This game is one of those games that leaves me conflicted. There are a lot of good ideas in this game. The premise is interesting, and in some ways it's a very ambitious game. Unfortunately, it's very poorly executed overall.
The art assets are (almost?) all stock RPG Maker. That's fine. I've built games like that, and I won't judge harshly on it. The only thing that really bugged me was the battlebacks and battlers all being at different scales.
The environments are a swing and a miss. They're generally very detailed, fairly realistic, and make good use of the available assets. But they're huge and empty, and the majority of the game world serves no purpose. There are so many rooms that you can go into, but have nothing in them to interact with. It's incredibly tedious and frustrating to run around trying to find which buildings have something important in them.
If the signposting about that was better, that would help, but I'll get into that in a bit.
The little callouts that appear when you move next to things that you can interact with are appreciated. That's a neat little feature.
Doors at the bottom of the screen that are entered via the tile above the wall are really unintuitive, and I don't think I've ever played another RPG Maker game that does this. I will call this out specifically because there's one switch behind a door like this that took me ages to figure out.
The gameplay is disappointing overall. It's essentially a switch hunt, with glowing orbs that kinda-sorta make sense in the context of the game but not really. It was at least pretty clear how the switches, orbs, and locked doors worked together.
Which is... fine, I guess, but I feel the game is kind of a bait and switch. I thought it was going to be a detective story where you run around finding clues, talking to people, and solving a mystery. The game starts that way, with a few initial clues to check out, but two of them (the hotel manager's son and the office corp executive) go nowhere and as soon as you find the sewer the detective concept is pretty much gone by the wayside.
I was, however, not a fan of the passcode puzzle that requires you to go count objects, especially since the hint that starts that puzzle is in a building I didn't realize could be entered at all. The rest of the switch hunt is okay, being more disappointing because of what it isn't than what it is, but the passcode puzzle sucked. Ironically, I think this one would work okay in a detective game if it were better implemented.
A detective game screams for a journal or log system, but that's not really how this game ends up playing, it's not too much of an issue.
Honestly, I wish this really had been a game about a magical detective without the twist. The real plot has been, frankly, done to death, and I saw it coming a mile away. It doesn't really resolve cleanly- I'm still not sure how the evil girl factors into it- and I was left with more questions than answers. A nice little detective mystery but with magical girls would could have been a lot of fun.

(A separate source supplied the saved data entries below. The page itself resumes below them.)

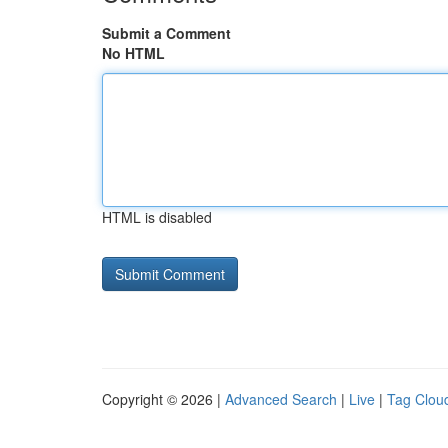
Submit a Comment
No HTML
HTML is disabled
Copyright © 2026 |
Advanced Search
|
Live
|
Tag Clou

The writing, in general, isn't great. There are some typos and non sequiturs, there's way more telling than showing, the pacing is weird, and the dialogue is really unnatural. The way the main character just blurts out all the necessary background information in the first lines of the game is a case in point. Some of this can be handwaved by the twist, but I don't feel it fully excuses any of it.

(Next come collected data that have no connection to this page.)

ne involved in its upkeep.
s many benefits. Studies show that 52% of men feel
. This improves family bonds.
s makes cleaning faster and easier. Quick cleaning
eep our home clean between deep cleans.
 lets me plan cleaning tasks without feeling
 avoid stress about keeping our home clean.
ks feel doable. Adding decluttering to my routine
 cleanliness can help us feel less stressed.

The text-only "cutscenes" at the end were pretty lame. I'm assuming time was a factor at that point, but the ending is one of the most important parts and it falls flat here.

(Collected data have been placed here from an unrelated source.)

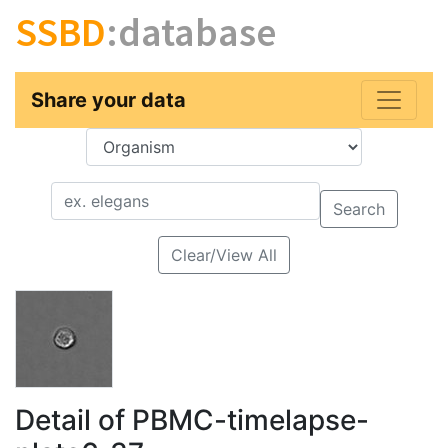
SSBD
:database
Share your data
Key
Value
Search
Clear/View All
Detail of PBMC-timelapse-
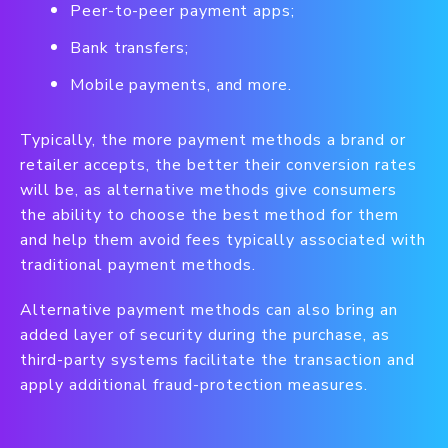
Peer-to-peer payment apps;
Bank transfers;
Mobile payments, and more.
Typically, the more payment methods a brand or
retailer accepts, the better their conversion rates
will be, as alternative methods give consumers
the ability to choose the best method for them
and help them avoid fees typically associated with
traditional payment methods.
Alternative payment methods can also bring an
added layer of security during the purchase, as
third-party systems facilitate the transaction and
apply additional fraud-protection measures.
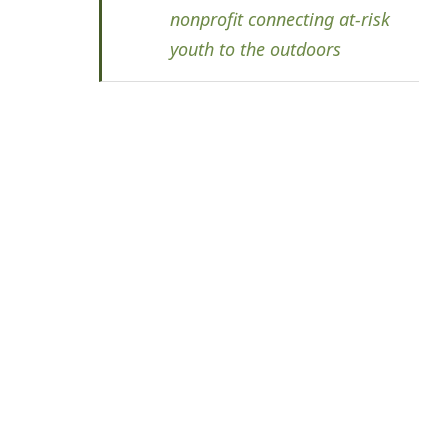
nonprofit connecting at-risk
youth to the outdoors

I don't have a ton to say about the battles. They're barebones RPG Maker battles. There's not a lot to make them interesting, but there aren't so many that they become unbearably tedious. I did find they generally devolved into a loop of spamming heal until you have an opening to attack, then repeating the cycle a lot. There are elemental attacks, but how elements work was never really explained. I wish the attacks had explanation text; the game does appear to be set up for it.
While I didn't enjoy the slimes, at least they weren't random encounters. Trawling through random encounters would have driven me up the wall.
The game is incredibly sparse musically. The stock RPG Maker music on the title screen is not great, but at least it's something. Most of the game is silent. I would have taken more stock RPG Maker music over that.
I really wanted to like this one. I think there are some really good ideas in it, both in the narrative and in the gameplay. I just don't feel the game as submitted does a good job of exploring any of those ideas.